A two hour ukulele workshop in the hands of cabaret diva Tricity Vogue was a tempting proposition at the weekend but I plumpted for Madeleine Smith and Seamus Heaney instead.

I Promise I Shall Not Play Billiards opened with three women circling a seated fourth.  All were dressed in similar mid Victorian costumes of crinoline skirt and voluminous blouse.  The similarity didn't end there because each of them took the part by turns of Madeleine Smith, accused of murder in mid 19th century Glasgow.

It was an interesting presentation but failed to tell me much more than I already knew about the case, which was damn little.  So even now I am scurrying to Wikipedia to find out more including I hope the significance of the title.

In A While with Seamus Heaney we were led gently through the poet's life and works by an Irish actor whose mellifluous voice had an unfortunate soporific effect on me so that I am unable to properly report on the show.

No-one could have dozed off during David Mamet's highly charged and loudly argued Race.  This 2009 play is set in a lawyer's office where the multi-racial partnership is approached by a rich white man seeking to be defended against an accusation of raping a black girl.

It has all of Mamet's clever plotting and linguistic virtuosity as the characters collide against one another at high velocity and the story twists and turns.  The complexity of race relations, of how to deal honestly and fairly with one another without prejudice, special pleading or special treatment from one side or the other is expertly, humanely and wittily explored.

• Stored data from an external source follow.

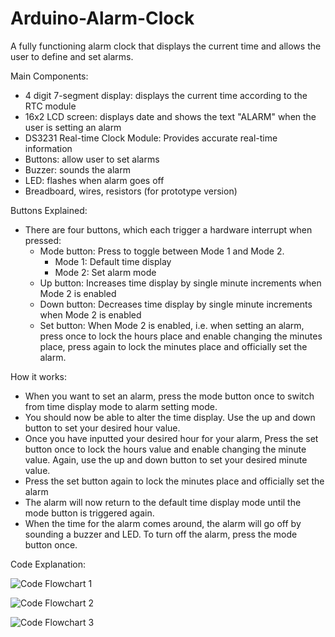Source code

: # Arduino-Alarm-Clock
A fully functioning alarm clock that displays the current time and allows the user to define and set alarms.

Main Components:
- 4 digit 7-segment display: displays the current time according to the RTC module
- 16x2 LCD screen: displays date and shows the text "ALARM" when the user is setting an alarm
- DS3231 Real-time Clock Module: Provides accurate real-time information
- Buttons: allow user to set alarms
- Buzzer: sounds the alarm
- LED: flashes when alarm goes off
- Breadboard, wires, resistors (for prototype version)

Buttons Explained:
- There are four buttons, which each trigger a hardware interrupt when pressed:
  - Mode button: Press to toggle between Mode 1 and Mode 2.
      - Mode 1: Default time display
      - Mode 2: Set alarm mode
  - Up button: Increases time display by single minute increments when Mode 2 is enabled
  - Down button: Decreases time display by single minute increments when Mode 2 is enabled
  - Set button: When Mode 2 is enabled, i.e. when setting an alarm, press once to lock the hours place and enable changing the minutes place, press again to lock the minutes place and officially set the alarm.
 
How it works:
- When you want to set an alarm, press the mode button once to switch from time display mode to alarm setting mode.
- You should now be able to alter the time display. Use the up and down button to set your desired hour value.
- Once you have inputted your desired hour for your alarm, Press the set button once to lock the hours value and enable changing the minute value. Again, use the up and down button to set your desired minute value.
- Press the set button again to lock the minutes place and officially set the alarm
- The alarm will now return to the default time display mode until the mode button is triggered again.
- When the time for the alarm comes around, the alarm will go off by sounding a buzzer and LED. To turn off the alarm, press the mode button once.
 
Code Explanation:

![Code Flowchart 1](https://github.com/user-attachments/assets/c2b46a5b-5e94-4860-bff8-9f703abdf781)

![Code Flowchart 2](https://github.com/user-attachments/assets/237a3796-3292-4ae4-a4fd-e882613fd4b6)

![Code Flowchart 3](https://github.com/user-attachments/assets/f8d6a25d-2cd1-45a8-b6d5-945417e82728)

The context is the post civil rights America of today but this South African company no doubt seized upon the play as a vehicle with which to reflect on relationships within their own post apartheid  society.

Back in Britain meanwhile the European debate goes on and Anthony Giddens at the Book Festival gave an interesting talk that got away from our perennial preoccupation with perfidious Brussels laying down anti-British rules about straight bananas and the like, to reflect on Europe's place in the  context of today's highly connected and highly interdependent world.

He has of course written a book putting forward his ideas and it seems to me that it would be a good idea to have a copy of Turbulent and Mighty Continent delivered to every home in the land in time for the citizens of the UK (or perhaps by then it will be just the rUK) to reflect on the bigger picture before they cast their votes in favour of or against straight bananas.